Energy & Resources

Marshalling the sun

Yingli’s boss marries environmentalism with Red Army battle tactics

Cleaning, commando-style

At the height of the global recession a small group of men went on a pilgrimage to the birthplace of the Red Army in the remote Jinggang Mountains. There, Yingli Green Energy CEO Miao Liansheng demanded that his management team swear a sacred oath before he led them into the battle ahead.

Miao is the founder of China’s third largest solar panel maker. That puts him at the epicentre of an industry hit hard by the economic crisis: Spain, France and Germany have all cut solar power subsidies.

Miao, a 53 year-old People’s Liberation Army veteran is no stranger to struggle. Like a number of other China CEO’s, he’s heavily influenced by military ideas. His employees must parade every morning and undergo self-defense training, reports Global Entrepreneur magazine.

Ideas on warfare permeate the company. “We must learn to be flexible and mobile,” he tells his sales team, “following the strategies and tactics of Chairman Mao.”

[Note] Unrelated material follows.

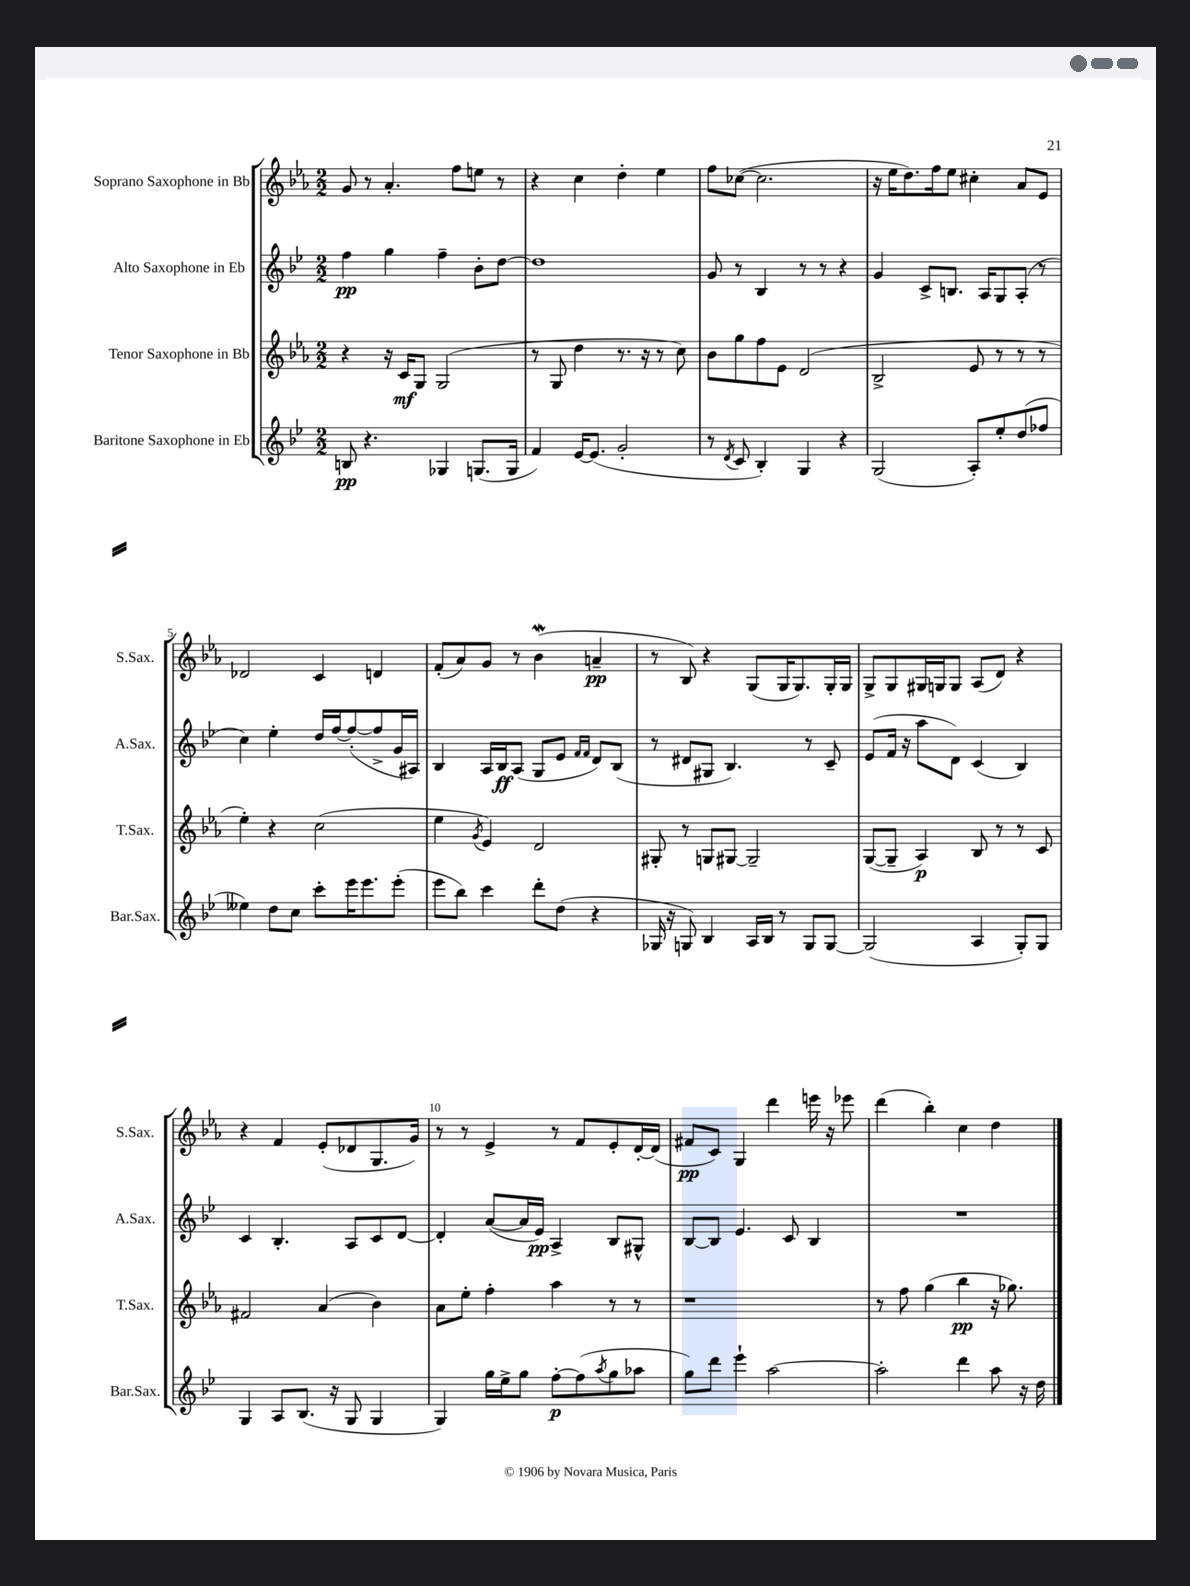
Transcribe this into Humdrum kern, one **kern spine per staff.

Miao joined the army at 13, and stayed for 15 years. He started the Baoding-based Yingli shortly afterwards, and he credits his success to an accurate take on government policy. He read in a newspaper that the government was going to back solar energy and promptly moved Yingli into solar panels in 1993.

A close relationship with the Communist Party was also helpful. In one story, Miao once tested the loyalty of a prospective employee by telling him he had to quit the Party if he wanted to join a private enterprise. When the interviewee demurred, Miao introduced Yingli’s party secretary listening nearby. “If you had agreed with [Miao] to quit the Party,” the eavesdropping bureaucrat warned, “I would have expelled you straight away.”

Keeping in with the right people is important: the solar industy still relies on state support for survival. “While the cost of coal generation is [$0.04] per kilowatt, the solar energy generation cost is relatively high at [$0.29] per kilowatt,” according to Samsung Economic Research Institute researcher Liu Shiyang. “An effective revenue model can only be created with government support.”

Miao’s response to the economic crisis has been to cut prices 27%. Perhaps too far: when the government asked the industry to quote the price at which it thought new solar power stations could viably sell electricity into the grid, Yingli estimated just Rmb0.69 ($0.10) per kilowatt hour. That was a price many of his competitors derided, at less than a third of the industry’s average cost. A ‘below-cost’ sales strategem? Yingli’s own Chief Strategy Officer Ma Xuelu later admitted the price was a tactical one.

It’s an accusation foreign companies have also levelled against their Chinese rivals. There are complaints of excessive state support, and the dumping of surplus panel production into international markets. China produces nearly a third of the world’s solar panels, but exports an estimated 98% of them.

Low-cost production often comes at the expense of the local environment. Shi Jun, CEO of Shanghai-based Pro-Enertech estimates that it costs $84,500 to produce one tonne of polysilicon (a core component of panel design) if the chemical run-off is properly recycled. But he says that Chinese companies produce it for up to three-quarters less.

“It is like dynamite,” says Hebei School of Material Sciences Professor Ren Bingyan, “it is poisonous, it is polluting, [and] human beings can never touch it.” Towns in Sichuan and Fujian provinces have already been contaminated. “If this happened in the United States”, says Shi, “you’d probably be arrested.”

Still, the Ministry of Finance announced a raft of measures last year to promote domestic use of solar power, including subsidies for new projects. But just a few months later, amid concerns on overcapacity in polluting industries, restrictions were imposed again. Miao’s team managed to double Yingli’s market share to 5% in 2009, but his battle is far from over.